── DATA EXTRACTS

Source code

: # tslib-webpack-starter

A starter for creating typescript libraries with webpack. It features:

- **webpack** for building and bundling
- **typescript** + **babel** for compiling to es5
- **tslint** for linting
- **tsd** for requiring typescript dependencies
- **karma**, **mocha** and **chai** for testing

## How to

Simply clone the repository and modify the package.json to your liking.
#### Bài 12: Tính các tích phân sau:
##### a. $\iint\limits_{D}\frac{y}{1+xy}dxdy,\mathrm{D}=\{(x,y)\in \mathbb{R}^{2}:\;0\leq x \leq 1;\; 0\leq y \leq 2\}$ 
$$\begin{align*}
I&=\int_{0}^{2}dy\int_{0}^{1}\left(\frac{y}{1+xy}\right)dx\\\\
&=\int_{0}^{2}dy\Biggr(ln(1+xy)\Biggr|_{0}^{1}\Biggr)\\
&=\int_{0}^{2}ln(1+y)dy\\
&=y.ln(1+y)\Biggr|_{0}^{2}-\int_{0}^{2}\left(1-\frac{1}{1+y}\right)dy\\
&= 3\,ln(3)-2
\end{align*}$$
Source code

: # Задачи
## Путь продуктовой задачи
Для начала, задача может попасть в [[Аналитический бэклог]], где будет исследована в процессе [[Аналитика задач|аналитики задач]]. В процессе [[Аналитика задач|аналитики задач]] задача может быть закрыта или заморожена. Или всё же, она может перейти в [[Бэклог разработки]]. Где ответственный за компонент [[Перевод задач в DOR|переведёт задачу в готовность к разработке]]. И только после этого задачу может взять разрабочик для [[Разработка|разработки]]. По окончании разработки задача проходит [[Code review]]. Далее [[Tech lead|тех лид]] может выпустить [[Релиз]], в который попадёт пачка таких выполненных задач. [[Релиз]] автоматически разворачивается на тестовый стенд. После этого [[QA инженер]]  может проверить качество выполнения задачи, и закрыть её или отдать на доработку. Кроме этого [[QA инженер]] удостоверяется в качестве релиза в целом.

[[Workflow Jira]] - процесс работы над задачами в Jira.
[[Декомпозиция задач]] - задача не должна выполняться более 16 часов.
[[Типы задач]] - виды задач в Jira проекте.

────

| ABOUT THIS TASK |
Reproduce every line of the entries above character for character, with no changes.

| PROBLEM SOLUTION |
Source code

: # tslib-webpack-starter

A starter for creating typescript libraries with webpack. It features:

- **webpack** for building and bundling
- **typescript** + **babel** for compiling to es5
- **tslint** for linting
- **tsd** for requiring typescript dependencies
- **karma**, **mocha** and **chai** for testing

## How to

Simply clone the repository and modify the package.json to your liking.
#### Bài 12: Tính các tích phân sau:
##### a. $\iint\limits_{D}\frac{y}{1+xy}dxdy,\mathrm{D}=\{(x,y)\in \mathbb{R}^{2}:\;0\leq x \leq 1;\; 0\leq y \leq 2\}$ 
$$\begin{align*}
I&=\int_{0}^{2}dy\int_{0}^{1}\left(\frac{y}{1+xy}\right)dx\\\\
&=\int_{0}^{2}dy\Biggr(ln(1+xy)\Biggr|_{0}^{1}\Biggr)\\
&=\int_{0}^{2}ln(1+y)dy\\
&=y.ln(1+y)\Biggr|_{0}^{2}-\int_{0}^{2}\left(1-\frac{1}{1+y}\right)dy\\
&= 3\,ln(3)-2
\end{align*}$$
Source code

: # Задачи
## Путь продуктовой задачи
Для начала, задача может попасть в [[Аналитический бэклог]], где будет исследована в процессе [[Аналитика задач|аналитики задач]]. В процессе [[Аналитика задач|аналитики задач]] задача может быть закрыта или заморожена. Или всё же, она может перейти в [[Бэклог разработки]]. Где ответственный за компонент [[Перевод задач в DOR|переведёт задачу в готовность к разработке]]. И только после этого задачу может взять разрабочик для [[Разработка|разработки]]. По окончании разработки задача проходит [[Code review]]. Далее [[Tech lead|тех лид]] может выпустить [[Релиз]], в который попадёт пачка таких выполненных задач. [[Релиз]] автоматически разворачивается на тестовый стенд. После этого [[QA инженер]]  может проверить качество выполнения задачи, и закрыть её или отдать на доработку. Кроме этого [[QA инженер]] удостоверяется в качестве релиза в целом.

[[Workflow Jira]] - процесс работы над задачами в Jira.
[[Декомпозиция задач]] - задача не должна выполняться более 16 часов.
[[Типы задач]] - виды задач в Jira проекте.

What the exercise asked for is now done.